● Amaç 1:
Belge bölümüne göre "A Passion Like No Other" tablosunda figürün arkasındaki alacakaranlık ne renktir?

● Belge bölümü:

++++++++

Lynette Yiadom-Boakye / A Passion Like No Other / 2012 / (Fotoğraf: Marcus Leith)

Zifiri karanlık kıyafetler giymiş, boynundan parlayarak yayılan gösterişli kırmalı yakayla hayranlık uyandıran figür, arkasındaki yeşil alacakaranlıkla bir siluet oluşturuyor. Neredeyse Rembrandt’ın gölgeli resimlerinin aynısı, figür başka bir zaman ve yerden gelmiş gibi değil de sanki hiçliğin ortasından bize gelmiş gibi görünüyor. Tarihin dışında ve coğrafyanın ötesinde beliren bir alemden gelmiş adeta. Ama yine de, içinde bulunduğumuz zamanla iç içe geçen varlığının ağırlığı inkar edilemez. Kara gözlerinin iriliği, bir anlığına duran zamana demir atıyor, sanki bizim varoluşumuz onunkine bağlıymış gibi. Ya biz onu hayal ediyoruz ya da o bizi hayal ediyor. Kim bilir?

Göz açıp kapayıncaya kadar kaybolabilirler, karanlığa karışmaları an meselesi

Yiadom-Boakye’nin “A Passion Like No Other” isimli tablosu, sanatçının esrarengiz büyüsünün bir simgesidir. Bu tablo sanatçının, romantik şair William Wordsworth’ün deyişiyle; “rahatsız eden bir varlık’’ hissini ve ruhun ürkütücülüğünü tuvallerde canlandırabilme yeteneğini yansıtıyor. Figürün karakter yapısının en az resim kadar zor görüldüğü ise tartışılmaz bir gerçek. Yiadom-Boakye’nin fügürlerini bu kadar etkileyici yapan şey ise, onların yaşadıkları dünyaya olan bağlılıklarının, bizim yaşadığımız dünyaya olan bağlılığımızın aksine çok zayıf olmasıdır, ki buna anlam vermek oldukça zor. Göz açıp kapayıncaya kadar kaybolabilirler, karanlığa karışmaları an meselesi.

Aslında, hiç var olmadılar ki. “The Cream and The Taste” ya da “Citrine By The Ounce” gibi tablolardaki kişilerin aurasını çekici bulsak da, bu figürler dünyamızda yaşayan ya da daha önce yaşamış hiçbir insana benzemiyor. Sanatçının zihninde ustaca oluşturduğu kurgu, hayal gücünün bir parçasını gösteriyor bize.



 

Lynette Yiadom-Boakye / The Cream and The Taste / 2013 / (Fotoğraf: Duro Olowu)

++++++++

● Görev kayıtları:
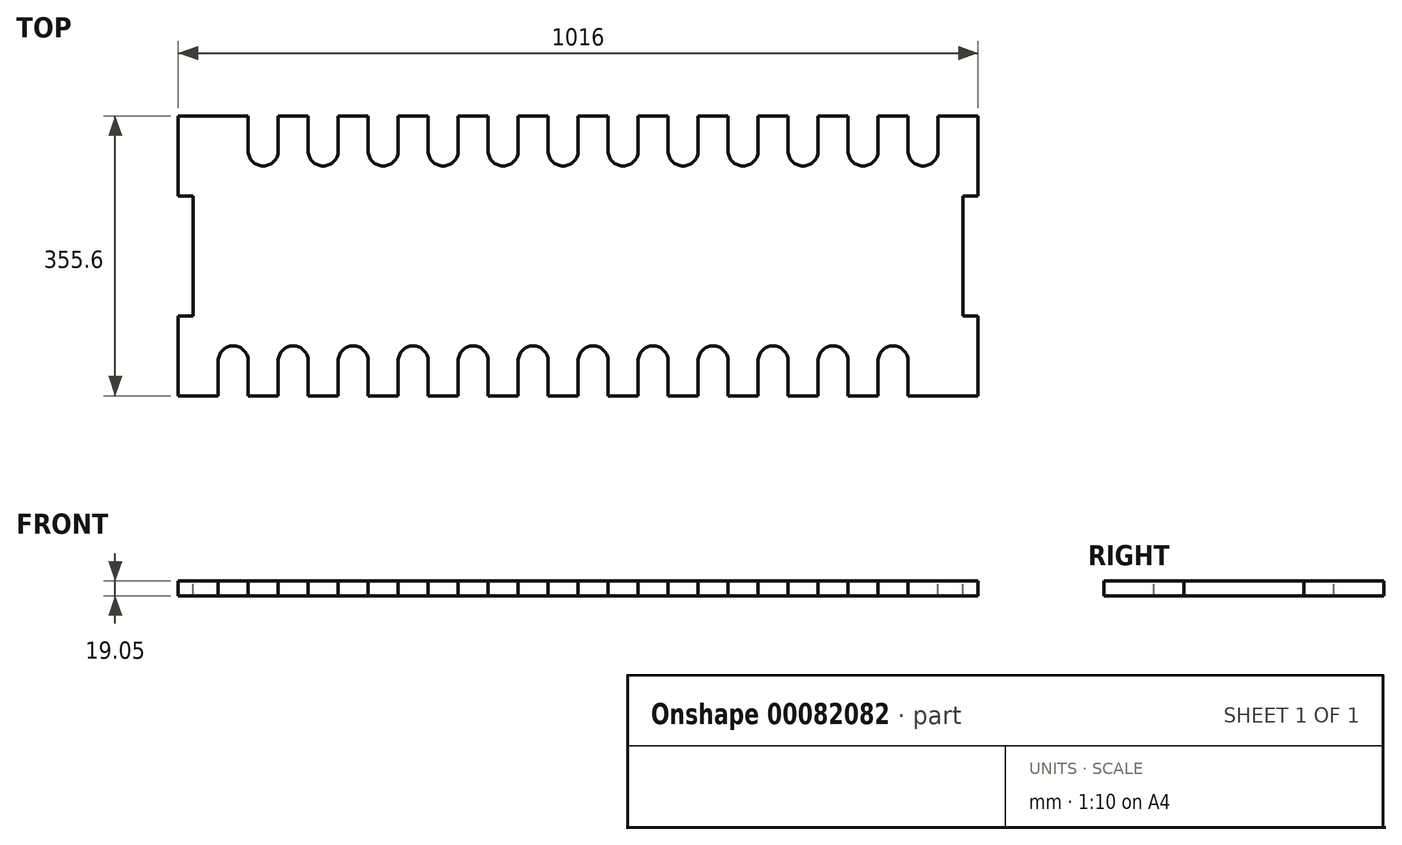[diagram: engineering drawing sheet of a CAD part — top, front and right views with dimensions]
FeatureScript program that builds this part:
annotation { "Feature Type Name" : "Feature", "Feature Type Description" : "" }
export const myFeature = defineFeature(function(context is Context, id is Id, definition is map)
    precondition{}
    {
        {
            var Q0;
            Q0=qCreatedBy(makeId("Top.planeOp"),FACE);
            var sketch = newSketch(context, id + "F0", { "sketchPlane" : qUnion([Q0])});
            skLineSegment(sketch, "E0.bottom", {"start": v(-530.72, 138.98) * mm, "end": v(485.28, 138.98) * mm});
            skLineSegment(sketch, "E0.top", {"start": v(-530.72, -216.62) * mm, "end": v(485.28, -216.62) * mm});
            skLineSegment(sketch, "E0.left", {"start": v(-530.72, 138.98) * mm, "end": v(-530.72, -216.62) * mm});
            skLineSegment(sketch, "E0.right", {"start": v(485.28, 138.98) * mm, "end": v(485.28, -216.62) * mm});
            skSolve(sketch);
        }
        {
            var Q0;
            Q0 = qSketchRegion(id + "F0", true);
            extrude(context, id + "F1", {"entities" : qUnion([Q0]), "depth" : 19.05 * mm});
        }
        {
            var Q0;
            Q0=makeQuery(id+"F1.opExtrude","CAP_FACE",FACE,{"disambiguationData":[OSD([sQuery(id+"F0.wireOp",EDGE,"E0.bottom"),sQuery(id+"F0.wireOp",EDGE,"E0.top"),sQuery(id+"F0.wireOp",EDGE,"E0.left"),sQuery(id+"F0.wireOp",EDGE,"E0.right")])],"isStart":false});
            var sketch = newSketch(context, id + "F2", { "sketchPlane" : qUnion([Q0])});
            skLineSegment(sketch, "E1.0", {"start": v(-441.82, 138.98) * mm, "end": v(-441.82, 94.53) * mm});
            skArc(sketch, "E2", {"start": v(-441.82, -172.17) * mm, "mid": v(-460.87, -153.12) * mm, "end": v(-479.92, -172.17) * mm});
            skLineSegment(sketch, "E3.0", {"start": v(-403.72, 138.98) * mm, "end": v(-403.72, 94.53) * mm});
            skArc(sketch, "E4", {"start": v(-441.82, 94.53) * mm, "mid": v(-422.77, 75.48) * mm, "end": v(-403.72, 94.53) * mm});
            skLineSegment(sketch, "E5", {"start": v(-441.82, -216.62) * mm, "end": v(-479.92, -216.62) * mm});
            skLineSegment(sketch, "E6", {"start": v(-441.82, 138.98) * mm, "end": v(-403.72, 138.98) * mm});
            skLineSegment(sketch, "E7.trimOffspring", {"start": v(-441.82, -172.17) * mm, "end": v(-441.82, -216.62) * mm});
            skLineSegment(sketch, "E8.trimOffspring", {"start": v(-479.92, -172.17) * mm, "end": v(-479.92, -216.62) * mm});
            skLineSegment(sketch, "E9.1.0.0", {"start": v(-365.62, 138.98) * mm, "end": v(-327.52, 138.98) * mm});
            skLineSegment(sketch, "E9.1.0.1", {"start": v(-365.62, 138.98) * mm, "end": v(-365.62, 94.53) * mm});
            skArc(sketch, "E9.1.0.2", {"start": v(-365.62, 94.53) * mm, "mid": v(-346.57, 75.48) * mm, "end": v(-327.52, 94.53) * mm});
            skLineSegment(sketch, "E9.1.0.3", {"start": v(-327.52, 138.98) * mm, "end": v(-327.52, 94.53) * mm});
            skArc(sketch, "E9.1.0.4", {"start": v(-365.62, -172.17) * mm, "mid": v(-384.67, -153.12) * mm, "end": v(-403.72, -172.17) * mm});
            skLineSegment(sketch, "E9.1.0.5", {"start": v(-403.72, -172.17) * mm, "end": v(-403.72, -216.62) * mm});
            skLineSegment(sketch, "E9.1.0.6", {"start": v(-365.62, -216.62) * mm, "end": v(-403.72, -216.62) * mm});
            skLineSegment(sketch, "E9.1.0.7", {"start": v(-365.62, -172.17) * mm, "end": v(-365.62, -216.62) * mm});
            skLineSegment(sketch, "E9.2.0.0", {"start": v(-289.42, 138.98) * mm, "end": v(-251.32, 138.98) * mm});
            skLineSegment(sketch, "E9.2.0.1", {"start": v(-289.42, 138.98) * mm, "end": v(-289.42, 94.53) * mm});
            skArc(sketch, "E9.2.0.2", {"start": v(-289.42, 94.53) * mm, "mid": v(-270.37, 75.48) * mm, "end": v(-251.32, 94.53) * mm});
            skLineSegment(sketch, "E9.2.0.3", {"start": v(-251.32, 138.98) * mm, "end": v(-251.32, 94.53) * mm});
            skArc(sketch, "E9.2.0.4", {"start": v(-289.42, -172.17) * mm, "mid": v(-308.47, -153.12) * mm, "end": v(-327.52, -172.17) * mm});
            skLineSegment(sketch, "E9.2.0.5", {"start": v(-327.52, -172.17) * mm, "end": v(-327.52, -216.62) * mm});
            skLineSegment(sketch, "E9.2.0.6", {"start": v(-289.42, -216.62) * mm, "end": v(-327.52, -216.62) * mm});
            skLineSegment(sketch, "E9.2.0.7", {"start": v(-289.42, -172.17) * mm, "end": v(-289.42, -216.62) * mm});
            skLineSegment(sketch, "E9.3.0.0", {"start": v(-213.22, 138.98) * mm, "end": v(-175.12, 138.98) * mm});
            skLineSegment(sketch, "E9.3.0.1", {"start": v(-213.22, 138.98) * mm, "end": v(-213.22, 94.53) * mm});
            skArc(sketch, "E9.3.0.2", {"start": v(-213.22, 94.53) * mm, "mid": v(-194.17, 75.48) * mm, "end": v(-175.12, 94.53) * mm});
            skLineSegment(sketch, "E9.3.0.3", {"start": v(-175.12, 138.98) * mm, "end": v(-175.12, 94.53) * mm});
            skArc(sketch, "E9.3.0.4", {"start": v(-213.22, -172.17) * mm, "mid": v(-232.27, -153.12) * mm, "end": v(-251.32, -172.17) * mm});
            skLineSegment(sketch, "E9.3.0.5", {"start": v(-251.32, -172.17) * mm, "end": v(-251.32, -216.62) * mm});
            skLineSegment(sketch, "E9.3.0.6", {"start": v(-213.22, -216.62) * mm, "end": v(-251.32, -216.62) * mm});
            skLineSegment(sketch, "E9.3.0.7", {"start": v(-213.22, -172.17) * mm, "end": v(-213.22, -216.62) * mm});
            skLineSegment(sketch, "E9.4.0.0", {"start": v(-137.02, 138.98) * mm, "end": v(-98.92, 138.98) * mm});
            skLineSegment(sketch, "E9.4.0.1", {"start": v(-137.02, 138.98) * mm, "end": v(-137.02, 94.53) * mm});
            skArc(sketch, "E9.4.0.2", {"start": v(-137.02, 94.53) * mm, "mid": v(-117.97, 75.48) * mm, "end": v(-98.92, 94.53) * mm});
            skLineSegment(sketch, "E9.4.0.3", {"start": v(-98.92, 138.98) * mm, "end": v(-98.92, 94.53) * mm});
            skArc(sketch, "E9.4.0.4", {"start": v(-137.02, -172.17) * mm, "mid": v(-156.07, -153.12) * mm, "end": v(-175.12, -172.17) * mm});
            skLineSegment(sketch, "E9.4.0.5", {"start": v(-175.12, -172.17) * mm, "end": v(-175.12, -216.62) * mm});
            skLineSegment(sketch, "E9.4.0.6", {"start": v(-137.02, -216.62) * mm, "end": v(-175.12, -216.62) * mm});
            skLineSegment(sketch, "E9.4.0.7", {"start": v(-137.02, -172.17) * mm, "end": v(-137.02, -216.62) * mm});
            skLineSegment(sketch, "E9.5.0.0", {"start": v(-60.82, 138.98) * mm, "end": v(-22.72, 138.98) * mm});
            skLineSegment(sketch, "E9.5.0.1", {"start": v(-60.82, 138.98) * mm, "end": v(-60.82, 94.53) * mm});
            skArc(sketch, "E9.5.0.2", {"start": v(-60.82, 94.53) * mm, "mid": v(-41.77, 75.48) * mm, "end": v(-22.72, 94.53) * mm});
            skLineSegment(sketch, "E9.5.0.3", {"start": v(-22.72, 138.98) * mm, "end": v(-22.72, 94.53) * mm});
            skArc(sketch, "E9.5.0.4", {"start": v(-60.82, -172.17) * mm, "mid": v(-79.87, -153.12) * mm, "end": v(-98.92, -172.17) * mm});
            skLineSegment(sketch, "E9.5.0.5", {"start": v(-98.92, -172.17) * mm, "end": v(-98.92, -216.62) * mm});
            skLineSegment(sketch, "E9.5.0.6", {"start": v(-60.82, -216.62) * mm, "end": v(-98.92, -216.62) * mm});
            skLineSegment(sketch, "E9.5.0.7", {"start": v(-60.82, -172.17) * mm, "end": v(-60.82, -216.62) * mm});
            skLineSegment(sketch, "E9.6.0.0", {"start": v(15.38, 138.98) * mm, "end": v(53.48, 138.98) * mm});
            skLineSegment(sketch, "E9.6.0.1", {"start": v(15.38, 138.98) * mm, "end": v(15.38, 94.53) * mm});
            skArc(sketch, "E9.6.0.2", {"start": v(15.38, 94.53) * mm, "mid": v(34.43, 75.48) * mm, "end": v(53.48, 94.53) * mm});
            skLineSegment(sketch, "E9.6.0.3", {"start": v(53.48, 138.98) * mm, "end": v(53.48, 94.53) * mm});
            skArc(sketch, "E9.6.0.4", {"start": v(15.38, -172.17) * mm, "mid": v(-3.67, -153.12) * mm, "end": v(-22.72, -172.17) * mm});
            skLineSegment(sketch, "E9.6.0.5", {"start": v(-22.72, -172.17) * mm, "end": v(-22.72, -216.62) * mm});
            skLineSegment(sketch, "E9.6.0.6", {"start": v(15.38, -216.62) * mm, "end": v(-22.72, -216.62) * mm});
            skLineSegment(sketch, "E9.6.0.7", {"start": v(15.38, -172.17) * mm, "end": v(15.38, -216.62) * mm});
            skLineSegment(sketch, "E9.7.0.0", {"start": v(91.58, 138.98) * mm, "end": v(129.68, 138.98) * mm});
            skLineSegment(sketch, "E9.7.0.1", {"start": v(91.58, 138.98) * mm, "end": v(91.58, 94.53) * mm});
            skArc(sketch, "E9.7.0.2", {"start": v(91.58, 94.53) * mm, "mid": v(110.63, 75.48) * mm, "end": v(129.68, 94.53) * mm});
            skLineSegment(sketch, "E9.7.0.3", {"start": v(129.68, 138.98) * mm, "end": v(129.68, 94.53) * mm});
            skArc(sketch, "E9.7.0.4", {"start": v(91.58, -172.17) * mm, "mid": v(72.53, -153.12) * mm, "end": v(53.48, -172.17) * mm});
            skLineSegment(sketch, "E9.7.0.5", {"start": v(53.48, -172.17) * mm, "end": v(53.48, -216.62) * mm});
            skLineSegment(sketch, "E9.7.0.6", {"start": v(91.58, -216.62) * mm, "end": v(53.48, -216.62) * mm});
            skLineSegment(sketch, "E9.7.0.7", {"start": v(91.58, -172.17) * mm, "end": v(91.58, -216.62) * mm});
            skLineSegment(sketch, "E9.8.0.0", {"start": v(167.78, 138.98) * mm, "end": v(205.88, 138.98) * mm});
            skLineSegment(sketch, "E9.8.0.1", {"start": v(167.78, 138.98) * mm, "end": v(167.78, 94.53) * mm});
            skArc(sketch, "E9.8.0.2", {"start": v(167.78, 94.53) * mm, "mid": v(186.83, 75.48) * mm, "end": v(205.88, 94.53) * mm});
            skLineSegment(sketch, "E9.8.0.3", {"start": v(205.88, 138.98) * mm, "end": v(205.88, 94.53) * mm});
            skArc(sketch, "E9.8.0.4", {"start": v(167.78, -172.17) * mm, "mid": v(148.73, -153.12) * mm, "end": v(129.68, -172.17) * mm});
            skLineSegment(sketch, "E9.8.0.5", {"start": v(129.68, -172.17) * mm, "end": v(129.68, -216.62) * mm});
            skLineSegment(sketch, "E9.8.0.6", {"start": v(167.78, -216.62) * mm, "end": v(129.68, -216.62) * mm});
            skLineSegment(sketch, "E9.8.0.7", {"start": v(167.78, -172.17) * mm, "end": v(167.78, -216.62) * mm});
            skLineSegment(sketch, "E9.direction1", {"start": v(-441.82, 138.98) * mm, "end": v(-365.62, 138.98) * mm, "construction": true});
            skLineSegment(sketch, "E10.1.0.0", {"start": v(282.08, 138.98) * mm, "end": v(282.08, 94.53) * mm});
            skArc(sketch, "E10.1.0.1", {"start": v(243.98, 94.53) * mm, "mid": v(263.03, 75.48) * mm, "end": v(282.08, 94.53) * mm});
            skLineSegment(sketch, "E10.1.0.2", {"start": v(243.98, 138.98) * mm, "end": v(243.98, 94.53) * mm});
            skLineSegment(sketch, "E10.1.0.3", {"start": v(243.98, 138.98) * mm, "end": v(282.08, 138.98) * mm});
            skLineSegment(sketch, "E10.1.0.4", {"start": v(243.98, -172.17) * mm, "end": v(243.98, -216.62) * mm});
            skLineSegment(sketch, "E10.1.0.5", {"start": v(243.98, -216.62) * mm, "end": v(205.88, -216.62) * mm});
            skLineSegment(sketch, "E10.1.0.6", {"start": v(205.88, -172.17) * mm, "end": v(205.88, -216.62) * mm});
            skArc(sketch, "E10.1.0.7", {"start": v(243.98, -172.17) * mm, "mid": v(224.93, -153.12) * mm, "end": v(205.88, -172.17) * mm});
            skLineSegment(sketch, "E10.2.0.0", {"start": v(358.28, 138.98) * mm, "end": v(358.28, 94.53) * mm});
            skArc(sketch, "E10.2.0.1", {"start": v(320.18, 94.53) * mm, "mid": v(339.23, 75.48) * mm, "end": v(358.28, 94.53) * mm});
            skLineSegment(sketch, "E10.2.0.2", {"start": v(320.18, 138.98) * mm, "end": v(320.18, 94.53) * mm});
            skLineSegment(sketch, "E10.2.0.3", {"start": v(320.18, 138.98) * mm, "end": v(358.28, 138.98) * mm});
            skLineSegment(sketch, "E10.2.0.4", {"start": v(320.18, -172.17) * mm, "end": v(320.18, -216.62) * mm});
            skLineSegment(sketch, "E10.2.0.5", {"start": v(320.18, -216.62) * mm, "end": v(282.08, -216.62) * mm});
            skLineSegment(sketch, "E10.2.0.6", {"start": v(282.08, -172.17) * mm, "end": v(282.08, -216.62) * mm});
            skArc(sketch, "E10.2.0.7", {"start": v(320.18, -172.17) * mm, "mid": v(301.13, -153.12) * mm, "end": v(282.08, -172.17) * mm});
            skLineSegment(sketch, "E10.3.0.0", {"start": v(434.48, 138.98) * mm, "end": v(434.48, 94.53) * mm});
            skArc(sketch, "E10.3.0.1", {"start": v(396.38, 94.53) * mm, "mid": v(415.43, 75.48) * mm, "end": v(434.48, 94.53) * mm});
            skLineSegment(sketch, "E10.3.0.2", {"start": v(396.38, 138.98) * mm, "end": v(396.38, 94.53) * mm});
            skLineSegment(sketch, "E10.3.0.3", {"start": v(396.38, 138.98) * mm, "end": v(434.48, 138.98) * mm});
            skLineSegment(sketch, "E10.3.0.4", {"start": v(396.38, -172.17) * mm, "end": v(396.38, -216.62) * mm});
            skLineSegment(sketch, "E10.3.0.5", {"start": v(396.38, -216.62) * mm, "end": v(358.28, -216.62) * mm});
            skLineSegment(sketch, "E10.3.0.6", {"start": v(358.28, -172.17) * mm, "end": v(358.28, -216.62) * mm});
            skArc(sketch, "E10.3.0.7", {"start": v(396.38, -172.17) * mm, "mid": v(377.33, -153.12) * mm, "end": v(358.28, -172.17) * mm});
            skLineSegment(sketch, "E10.direction1", {"start": v(205.88, 94.53) * mm, "end": v(282.08, 94.53) * mm, "construction": true});
            skSolve(sketch);
        }
        {
            var Q0;
            Q0 = qSketchRegion(id + "F2", true);
            extrude(context, id + "F3", {"entities" : qUnion([Q0]), "operationType" : NewBodyOperationType.REMOVE, "endBound" : BoundingType.THROUGH_ALL, "oppositeDirection" : true, "depth" : 25.4 * mm});
        }
        {
            var Q0;
            Q0=makeQuery(id+"F1.opExtrude","CAP_FACE",FACE,{"disambiguationData":[OSD([sQuery(id+"F0.wireOp",EDGE,"E0.bottom"),sQuery(id+"F0.wireOp",EDGE,"E0.top"),sQuery(id+"F0.wireOp",EDGE,"E0.left"),sQuery(id+"F0.wireOp",EDGE,"E0.right")])],"isStart":false});
            var sketch = newSketch(context, id + "F4", { "sketchPlane" : qUnion([Q0])});
            skLineSegment(sketch, "E11", {"start": v(-518.02, -38.82) * mm, "end": v(-518.02, 37.38) * mm});
            skLineSegment(sketch, "E12", {"start": v(-518.02, 37.38) * mm, "end": v(-530.72, 37.38) * mm});
            skLineSegment(sketch, "E13", {"start": v(-530.72, 37.38) * mm, "end": v(-530.72, -38.82) * mm});
            skLineSegment(sketch, "E14", {"start": v(-530.72, -216.62) * mm, "end": v(485.28, -216.62) * mm});
            skLineSegment(sketch, "E15", {"start": v(-22.72, -216.62) * mm, "end": v(-22.72, -46.4) * mm});
            skLineSegment(sketch, "E16.MirrorCS", {"start": v(-518.02, -115.02) * mm, "end": v(-530.72, -115.02) * mm});
            skLineSegment(sketch, "E17.MirrorCS", {"start": v(-518.02, -38.82) * mm, "end": v(-518.02, -115.02) * mm});
            skLineSegment(sketch, "E18.MirrorCS", {"start": v(-530.72, -115.02) * mm, "end": v(-530.72, -38.82) * mm});
            skLineSegment(sketch, "E19.MirrorCS", {"start": v(472.58, 37.38) * mm, "end": v(485.28, 37.38) * mm});
            skLineSegment(sketch, "E20.MirrorCS", {"start": v(472.58, -115.02) * mm, "end": v(485.28, -115.02) * mm});
            skLineSegment(sketch, "E21.MirrorCS", {"start": v(472.58, -38.82) * mm, "end": v(472.58, 37.38) * mm});
            skLineSegment(sketch, "E22.MirrorCS", {"start": v(485.28, 37.38) * mm, "end": v(485.28, -38.82) * mm});
            skLineSegment(sketch, "E23.MirrorCS", {"start": v(472.58, -38.82) * mm, "end": v(472.58, -115.02) * mm});
            skLineSegment(sketch, "E24.MirrorCS", {"start": v(485.28, -115.02) * mm, "end": v(485.28, -38.82) * mm});
            skSolve(sketch);
        }
        {
            var Q0;
            Q0 = qSketchRegion(id + "F4", true);
            extrude(context, id + "F5", {"entities" : qUnion([Q0]), "operationType" : NewBodyOperationType.REMOVE, "endBound" : BoundingType.THROUGH_ALL, "oppositeDirection" : true, "depth" : 25.4 * mm});
        }
        {
            var Q0;
            Q0=makeQuery(id+"F1.opExtrude","CAP_FACE",FACE,{"disambiguationData":[OSD([sQuery(id+"F0.wireOp",EDGE,"E0.bottom"),sQuery(id+"F0.wireOp",EDGE,"E0.top"),sQuery(id+"F0.wireOp",EDGE,"E0.left"),sQuery(id+"F0.wireOp",EDGE,"E0.right")])],"isStart":false});
            var sketch = newSketch(context, id + "F6", { "sketchPlane" : qUnion([Q0])});
            skLineSegment(sketch, "E25.bottom", {"start": v(-518.02, 37.38) * mm, "end": v(-511.67, 37.38) * mm});
            skLineSegment(sketch, "E25.top", {"start": v(-518.02, -115.02) * mm, "end": v(-511.67, -115.02) * mm});
            skLineSegment(sketch, "E25.left", {"start": v(-518.02, 37.38) * mm, "end": v(-518.02, -115.02) * mm});
            skLineSegment(sketch, "E25.right", {"start": v(-511.67, 37.38) * mm, "end": v(-511.67, -115.02) * mm});
            skLineSegment(sketch, "E26.bottom", {"start": v(472.58, 37.38) * mm, "end": v(466.23, 37.38) * mm});
            skLineSegment(sketch, "E26.top", {"start": v(472.58, -115.02) * mm, "end": v(466.23, -115.02) * mm});
            skLineSegment(sketch, "E26.left", {"start": v(472.58, 37.38) * mm, "end": v(472.58, -115.02) * mm});
            skLineSegment(sketch, "E26.right", {"start": v(466.23, 37.38) * mm, "end": v(466.23, -115.02) * mm});
            skSolve(sketch);
        }
        {
            var Q0;
            Q0 = qSketchRegion(id + "F6", true);
            extrude(context, id + "F7", {"entities" : qUnion([Q0]), "operationType" : NewBodyOperationType.REMOVE, "endBound" : BoundingType.THROUGH_ALL, "oppositeDirection" : true, "depth" : 25.4 * mm});
        }
    });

++++++++

● Amaç 2:
Kayıtlarda "endBound" dizesini içeren bütün satırları bulup kopyalayın. Büyük-küçük harf ayrımı dikkate alınır.

● Alıştırma sonucu 1:
Yeşil.

● Alıştırma sonucu 2:
            extrude(context, id + "F3", {"entities" : qUnion([Q0]), "operationType" : NewBodyOperationType.REMOVE, "endBound" : BoundingType.THROUGH_ALL, "oppositeDirection" : true, "depth" : 25.4 * mm});
            extrude(context, id + "F5", {"entities" : qUnion([Q0]), "operationType" : NewBodyOperationType.REMOVE, "endBound" : BoundingType.THROUGH_ALL, "oppositeDirection" : true, "depth" : 25.4 * mm});
            extrude(context, id + "F7", {"entities" : qUnion([Q0]), "operationType" : NewBodyOperationType.REMOVE, "endBound" : BoundingType.THROUGH_ALL, "oppositeDirection" : true, "depth" : 25.4 * mm});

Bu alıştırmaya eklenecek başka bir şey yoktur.